The Reader is a Liverpool-based national charity that has pioneered a way to address these needs through the Shared Reading of great novels, poems and plays. By ‘great’ we mean literature that has the power to touch diverse people and connect us. It can help with mental health and soul troubles and make us say: ‘I never knew anyone but me felt that!’

Photo courtesy of The Reader

What literature can do

But beyond the intrinsic value of books, we believe that literature’s power is multiplied when it’s shared out loud together in small groups, or pairs. Read a poem alone, as we all mostly do, and you have your own experience and imagination to bring the text to life. Read it with six other people who aren’t necessarily like you, and you have six lives and six imaginations with which to bring it to life. Read it with someone telling you what it means to them personally and you have the profoundly moving experience of intimate understanding with someone you barely know. Place this experience on a mental health ward, recovery or prison rehabilitation setting – as The Reader does across the UK – and the impact becomes all the more poignant.

This is what Shared Reading does – it creates space for us to explore ordinary human lives and relate them to our own experiences and those of others. It’s a powerful tool which, research has shown, can reduce and prevent isolation, improve psychological wellbeing and build resilience. As one group member who suffers from anxiety and depression puts it:

It has the power to change the way you see the world and, indeed, how you see yourself.
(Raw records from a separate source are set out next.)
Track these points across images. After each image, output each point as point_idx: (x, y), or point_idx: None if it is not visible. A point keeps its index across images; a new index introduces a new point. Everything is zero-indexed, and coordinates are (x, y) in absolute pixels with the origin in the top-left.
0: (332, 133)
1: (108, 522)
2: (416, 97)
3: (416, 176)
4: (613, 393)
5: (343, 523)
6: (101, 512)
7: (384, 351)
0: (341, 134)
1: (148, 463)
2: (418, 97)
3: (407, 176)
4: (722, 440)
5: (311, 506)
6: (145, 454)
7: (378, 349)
A literature lifeline to support mental health

Almost 25 NHS Trusts, prisons and councils nationally commission Shared Reading, both as a form of preventative mental health support for people in the community and to deliver targeted work with those suffering more acute mental health challenges. This includes up to 100 groups in prisons and approved premises, secure mental health units and recovery centres for those suffering from addiction. One of those groups includes that of a hospital in Berkshire, where each week, patients from four acute mental health wards come together to read anything from the poetry of Mary Oliver to the writings of Rabindranath Tagore, facilitated by their ‘Reader in Residence’. Texts would be read aloud, thoughts would be shared, connections verbal or non would be made. As one of the group members once put it, “It’s inspiring and therapeutic”.

Yet as the crisis unfolded, we had to quickly transform our services, for our group members in Berkshire and others like them across the UK – delivering Shared Reading wherever and however possible: by phone, post, radio, or online under the banner The Reader at Home.

We have heartening examples of how these adapted services are making an impact during lockdown – sessions on Zoom are providing much needed continuity and stability for those in Approved Premises. Newly curated ‘Life lines’ and ‘Reader Direct’ reading activity packs and newsletters are being distributed to mental health support services, prison units and wider partners across the UK. Specially recorded Shared Reading sessions are being broadcast over The National Prison radio network to 120 prisons nationally, to connect with residents known and new. Increasingly we are hearing of trained partner staff in clinical settings who are using Shared Reading to support their own wellbeing and that of their colleagues – as well as those who are in their care. As for the group in Berkshire, after a moment of pause, both patients and staff will be gathering again on Zoom for much needed connection with their Reader in Residence, the literature and each other.

So whilst this has been a challenging time for our community, our organisation and our sector, it has also given us impetus to innovate and to remove the geographical or logistical elements that can sometimes present a barrier. We’re optimistic that valuable learnings and fresh perspectives will emerge. As Wendell Berry writes in The Slip:

There is nothing/to do but learn and wait, return to work/on what remains. Seed will sprout in the scar. /Though death is in the healing, it will heal.